General information
- Type: Paraglider
- National origin: Germany
- Manufacturer: Independence Paragliding
- Designer: Michaël Nesler
- Status: Production completed

History
- Manufactured: early 2000s

= Independence Raptor =

German paraglider

The Independence Raptor is a German single-place, paraglider that was designed by Michaël Nesler and produced by Independence Paragliding of Eisenberg, Thuringia. It is now out of production.

The aircraft is not related to the Skif Raptor.

==Design and development==
The Raptor was designed as a competition glider, with an unusually low price as a method of assisting completion pilots. The models are each named for their relative size.

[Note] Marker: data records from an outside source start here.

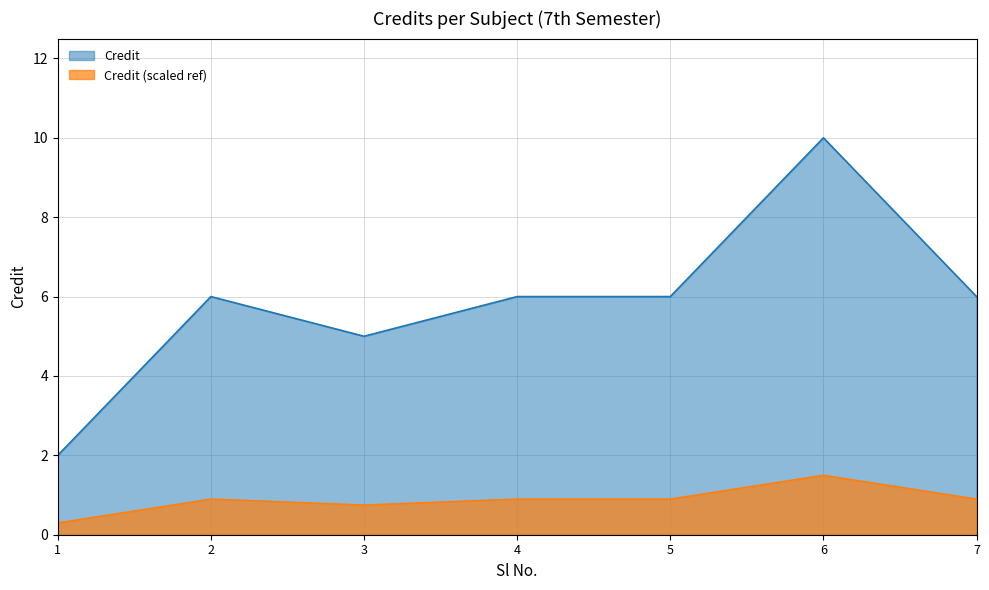

Rank the series by their maximum value, from highest to lowest.

Credit, Credit (scaled ref)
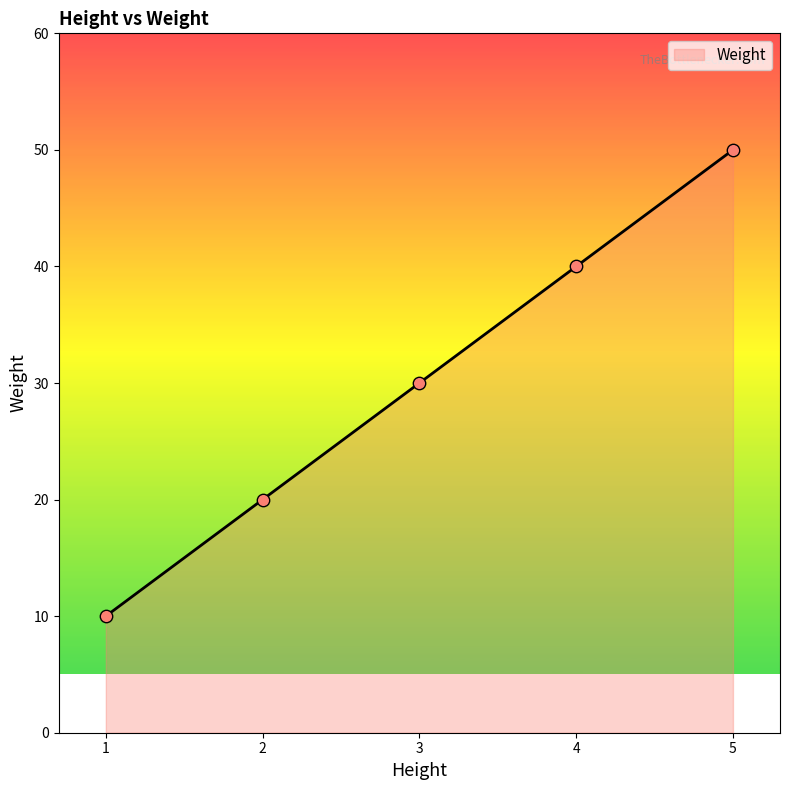

Approximately how many times larger is the value at 5 compared to 2?

2.5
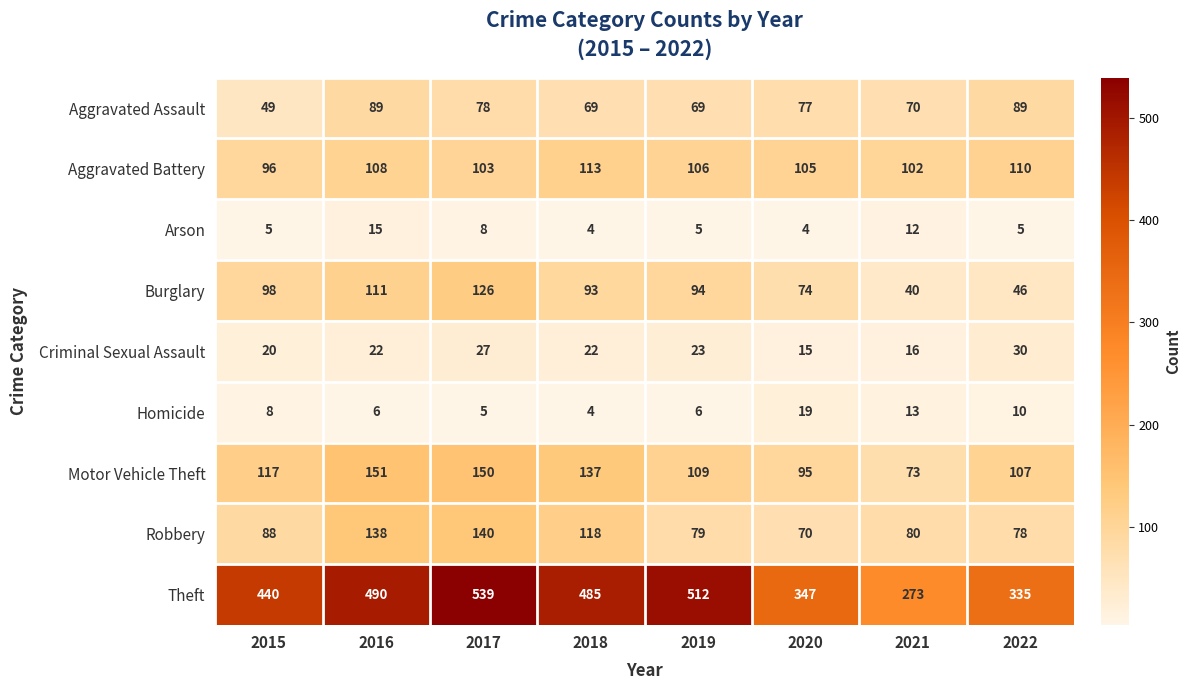

At 2021, list the series in order from smallest to largest.

Arson, Homicide, Criminal Sexual Assault, Burglary, Aggravated Assault, Motor Vehicle Theft, Robbery, Aggravated Battery, Theft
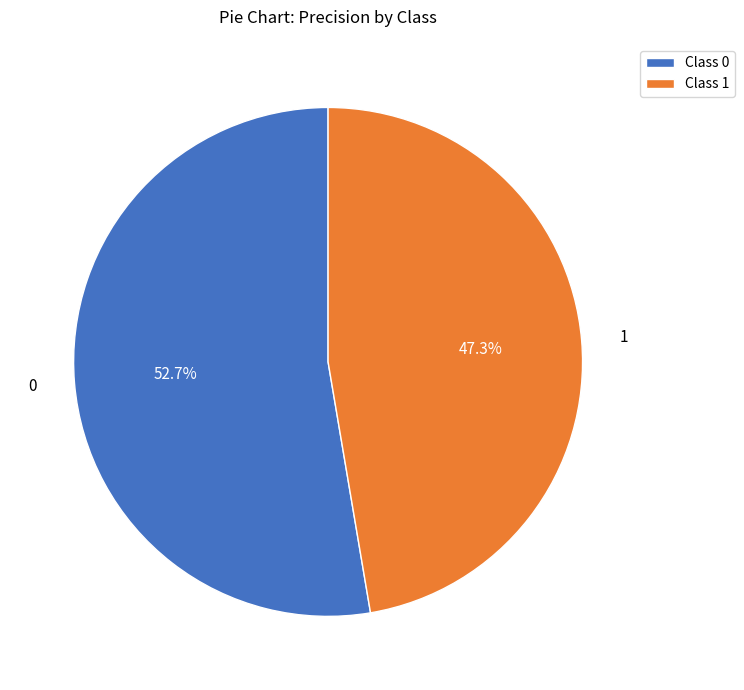

Combined, what portion of the pie is 1 and 0?

100.0%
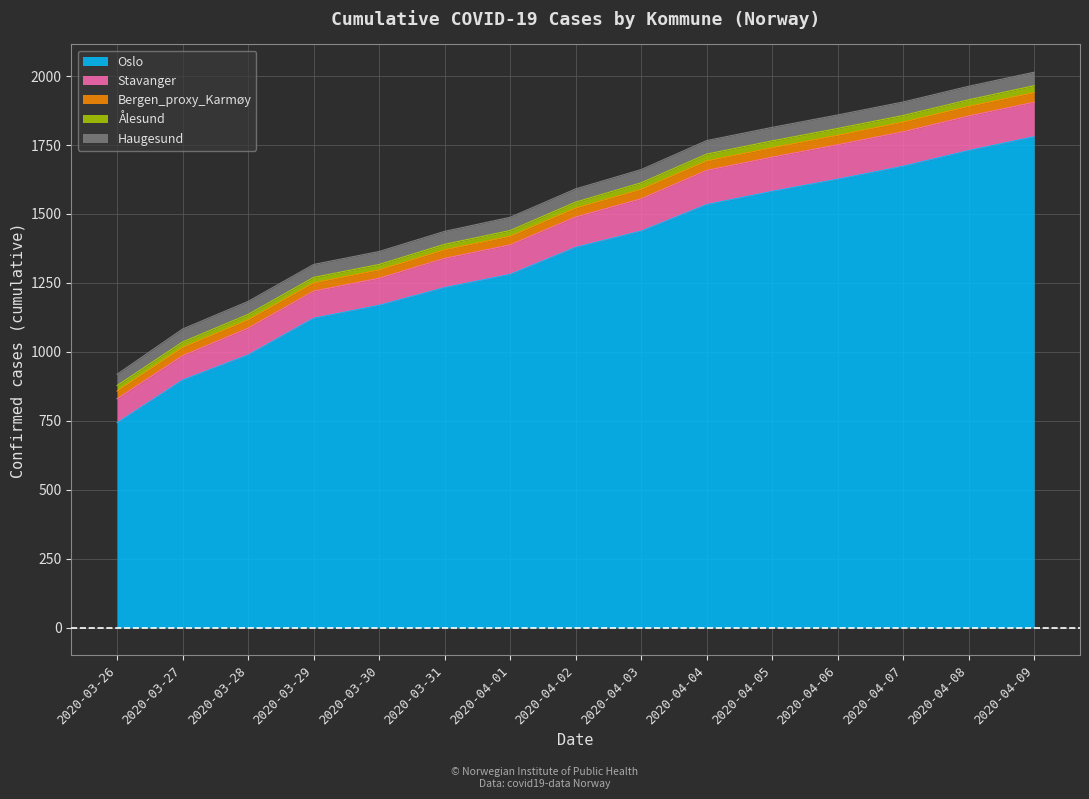

Which has a higher value, 2020-03-27 or 2020-04-06?

2020-04-06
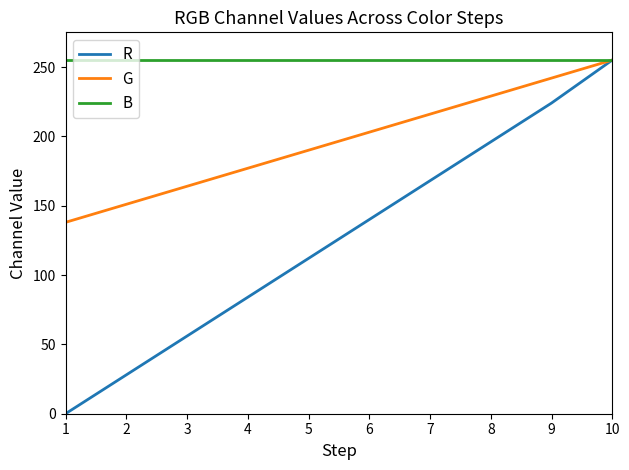

How many lines are shown in the chart?

3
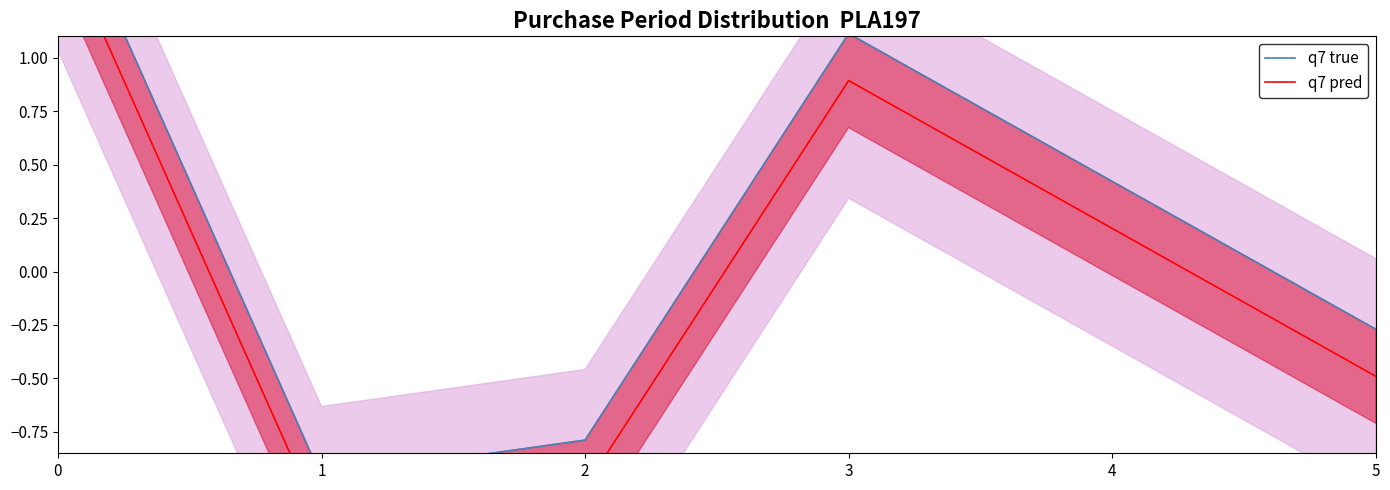

In q7 pred, how many points are lower than both neighbors (excluding endpoints)?

1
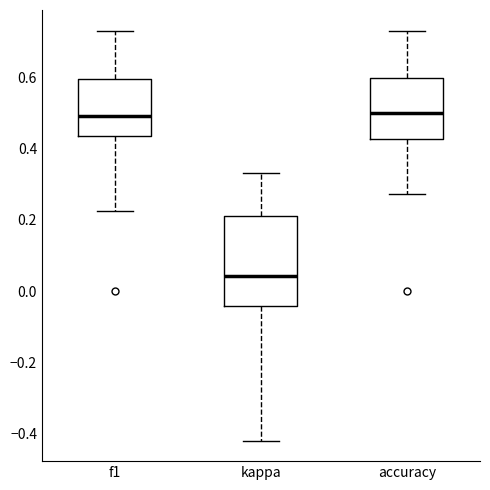

Reading left to right, read every box against the y-axis: the position of its median line, the range the box covers, and the ends of its whiskers. The values are not printed on the chart, so give them approximately, as read against the axis.

f1: median 0.50, box 0.44 to 0.60, whiskers 0.22 to 0.74
kappa: median 0.04, box -0.04 to 0.22, whiskers -0.42 to 0.34
accuracy: median 0.50, box 0.42 to 0.60, whiskers 0.28 to 0.74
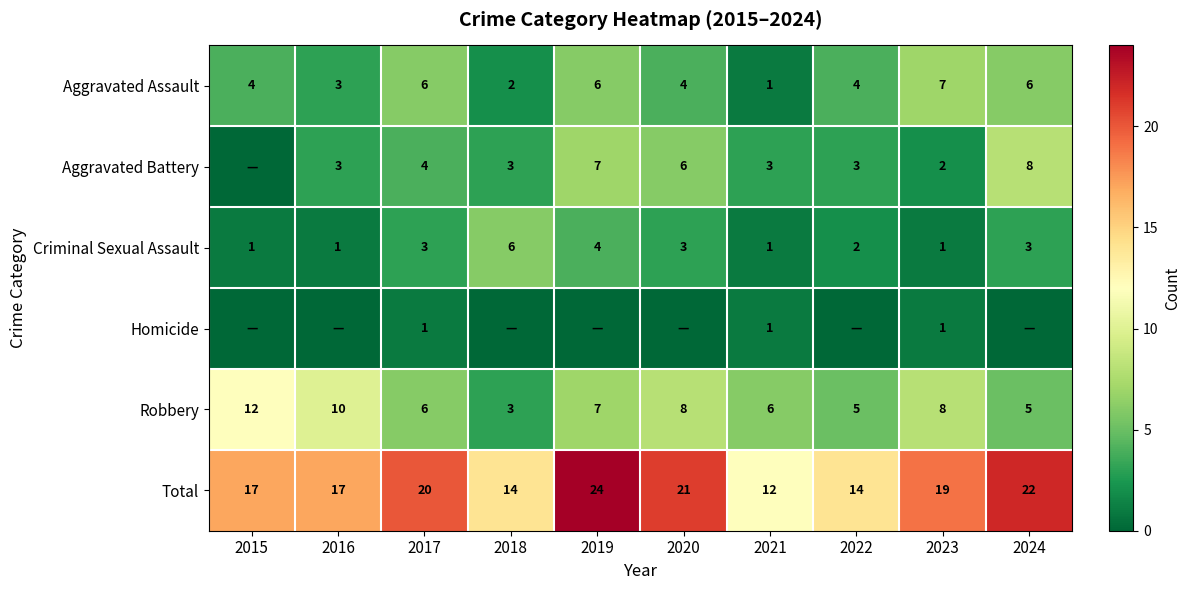

What is the approximate value of Total at 2024?

22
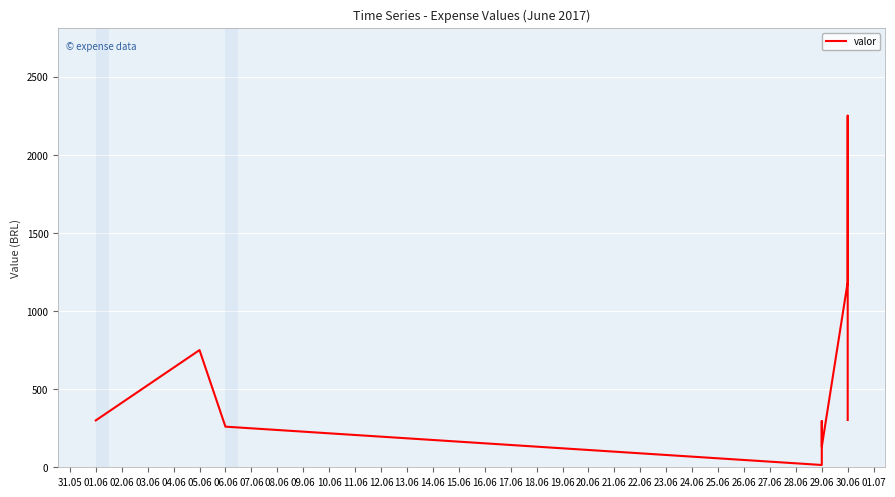

How many values exceed 302?

5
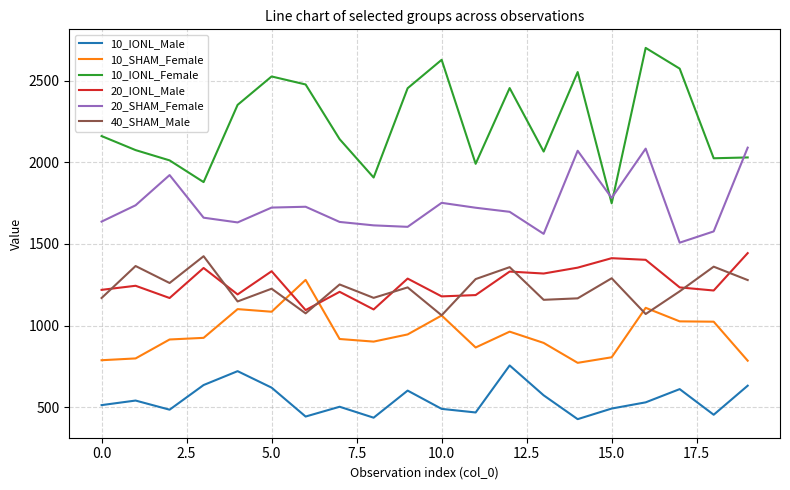

What is the maximum value for 10_IONL_Male?

756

Company test pilot Christian Amon was also involved in the development as well as flight testing of the Raptor.

==Variants==
- Raptor S
Small-sized model for lighter pilots. Its 12.7 m span wing has a wing area of 25.0 m2, 75 cells and the aspect ratio is 6.34:1. The pilot weight range is 70 to 95 kg.
- Raptor M
Mid-sized model for medium-weight pilots. Its 13.49 m span wing has a wing area of 28.3 m2, 75 cells and the aspect ratio is 6.34:1. The pilot weight range is 80 to 105 kg.
- Raptor L
Large-sized model for heavier pilots. Its 13.8 m span wing has a wing area of 30.0 m2, 75 cells and the aspect ratio is 6.34:1. The pilot weight range is 100 to 125 kg.